Another topic at SC18 will be Intel’s Optane DC persistent memory, a nonvolatile memory that fits in the datacenter memory hierarchy between DRAM and flash and disk that keeps data intact when power is lost, driving availability and scalability at costs lower than DRAM. At a time when data is no longer housed only in storage systems in the core datacenter but also in the cloud and elsewhere, “the challenge from a systems perspective that is trying to crunch a lot of data very quickly is this continuity has created a fair amount of burden everywhere from the application being aware of what’s in memory vs. needing to pull from storage to performance balance for a lot of things that need to be martialed between memory and storage very effectively and efficiency and, of course, system design as well,” Hazra said.

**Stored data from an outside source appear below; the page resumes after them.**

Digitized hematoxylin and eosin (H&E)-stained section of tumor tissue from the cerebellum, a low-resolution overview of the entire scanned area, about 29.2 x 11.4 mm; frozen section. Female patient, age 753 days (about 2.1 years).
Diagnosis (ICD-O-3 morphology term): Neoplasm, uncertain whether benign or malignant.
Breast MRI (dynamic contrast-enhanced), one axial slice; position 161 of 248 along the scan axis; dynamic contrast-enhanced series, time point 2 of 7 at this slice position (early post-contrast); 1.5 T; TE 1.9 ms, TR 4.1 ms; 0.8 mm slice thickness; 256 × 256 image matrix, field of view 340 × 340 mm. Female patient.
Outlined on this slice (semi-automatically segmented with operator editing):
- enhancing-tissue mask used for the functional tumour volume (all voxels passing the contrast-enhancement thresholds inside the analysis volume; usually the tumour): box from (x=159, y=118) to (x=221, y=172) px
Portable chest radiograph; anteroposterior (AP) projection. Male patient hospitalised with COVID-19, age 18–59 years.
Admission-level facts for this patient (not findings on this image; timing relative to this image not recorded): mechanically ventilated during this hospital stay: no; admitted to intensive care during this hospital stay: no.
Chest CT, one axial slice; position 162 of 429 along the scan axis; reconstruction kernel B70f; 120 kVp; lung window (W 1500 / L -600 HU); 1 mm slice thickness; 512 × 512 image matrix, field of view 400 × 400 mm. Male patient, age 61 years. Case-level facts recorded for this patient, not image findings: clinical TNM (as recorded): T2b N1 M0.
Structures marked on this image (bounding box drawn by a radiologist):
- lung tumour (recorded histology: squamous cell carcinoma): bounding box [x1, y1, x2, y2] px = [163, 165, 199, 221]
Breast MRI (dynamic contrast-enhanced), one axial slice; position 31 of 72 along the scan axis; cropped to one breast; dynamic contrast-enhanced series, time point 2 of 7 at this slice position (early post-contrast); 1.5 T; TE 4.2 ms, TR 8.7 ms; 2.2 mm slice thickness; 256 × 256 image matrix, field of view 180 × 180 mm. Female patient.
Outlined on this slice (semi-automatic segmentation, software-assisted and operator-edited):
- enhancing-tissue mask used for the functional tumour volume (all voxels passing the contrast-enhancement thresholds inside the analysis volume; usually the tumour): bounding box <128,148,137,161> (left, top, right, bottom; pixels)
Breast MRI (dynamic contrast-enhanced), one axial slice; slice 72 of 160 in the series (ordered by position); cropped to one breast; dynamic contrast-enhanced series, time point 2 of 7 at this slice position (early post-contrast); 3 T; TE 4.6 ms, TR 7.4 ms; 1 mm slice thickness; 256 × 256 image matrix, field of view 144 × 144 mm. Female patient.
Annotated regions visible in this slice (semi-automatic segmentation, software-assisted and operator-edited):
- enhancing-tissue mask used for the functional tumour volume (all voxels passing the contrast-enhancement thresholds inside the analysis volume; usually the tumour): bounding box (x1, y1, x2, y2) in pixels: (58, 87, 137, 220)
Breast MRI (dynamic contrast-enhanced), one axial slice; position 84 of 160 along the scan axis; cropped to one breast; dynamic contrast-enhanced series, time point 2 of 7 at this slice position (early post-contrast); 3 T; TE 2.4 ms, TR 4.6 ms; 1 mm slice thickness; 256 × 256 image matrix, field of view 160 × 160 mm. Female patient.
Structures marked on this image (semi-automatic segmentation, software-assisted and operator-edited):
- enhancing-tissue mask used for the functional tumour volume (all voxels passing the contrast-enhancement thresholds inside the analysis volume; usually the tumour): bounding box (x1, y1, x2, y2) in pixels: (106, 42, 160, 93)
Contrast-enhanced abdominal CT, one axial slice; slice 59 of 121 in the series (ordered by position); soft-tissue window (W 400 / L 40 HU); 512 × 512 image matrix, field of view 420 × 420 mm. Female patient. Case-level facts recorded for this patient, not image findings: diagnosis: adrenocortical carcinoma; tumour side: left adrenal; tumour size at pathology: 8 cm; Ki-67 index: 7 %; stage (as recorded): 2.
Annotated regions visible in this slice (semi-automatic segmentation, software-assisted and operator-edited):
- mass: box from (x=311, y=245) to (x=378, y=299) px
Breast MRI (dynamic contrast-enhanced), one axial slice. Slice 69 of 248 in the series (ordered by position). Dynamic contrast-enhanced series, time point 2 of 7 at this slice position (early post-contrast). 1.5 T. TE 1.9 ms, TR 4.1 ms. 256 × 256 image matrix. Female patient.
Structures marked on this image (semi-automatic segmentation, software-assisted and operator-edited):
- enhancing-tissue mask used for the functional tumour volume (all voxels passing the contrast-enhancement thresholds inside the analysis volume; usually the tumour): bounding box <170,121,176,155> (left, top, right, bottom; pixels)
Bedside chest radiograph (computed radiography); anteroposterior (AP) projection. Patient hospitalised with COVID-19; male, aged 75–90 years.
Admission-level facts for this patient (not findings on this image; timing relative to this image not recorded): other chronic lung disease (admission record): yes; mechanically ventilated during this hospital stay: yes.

“What we have done is the blurring of those lines between memory and storage,” he said. “This persistent memory is one that fits in that gap and now starts to make what is essentially a storage-class device look like a part of memory hierarchy or an extension of the known memory hierarchy beyond DRAM. It also makes, from storage standpoint, another layer of storage that is both persistent but closer in performance and can be used via memory semantics in the platform.”
In this way, “storage gets more capable extending its reach closer to where the compute is and memory gets to be more effective in higher capacities and better performance as memory. The critical thing about this is not just better performance and higher capacity but the great new usage models such as a blurring or convergence of the memory hierarchy that can be done.”
The Frontera supercomputer at the Texas Advanced Computing Center (TACC) in Austin will be the first adopter of the technology, Hazra said. He was pressed about whether systems powered by processors from other vendors will be able to leverage Optane DC, but said that currently only those using Xeons will work with the persistent memory.
Hazra also was asked about AMD’s upcoming Rome chip with the Zen 2 microarchitecure, saying that the company as confident in the “unparalleled assets” that are driving the evolution of Intel’s products, both hardware and software.
“Those assets are not just around cores and frequencies and things like that of the past, but around how we put a diverse set of IP together, how we actually enable standards in the ecosystem … and harness the energy from both hardware and software out there on those platforms,” he said. “So, yes, in summary, I’d say we are going to be extremely competitive and drive to this next phase of converged computing for HPC and AI with the innovations we have planned and I’m very confident that that will happen in a way that our customers can continue to bank on us for the leading technologies and solutions they need to run their businesses.”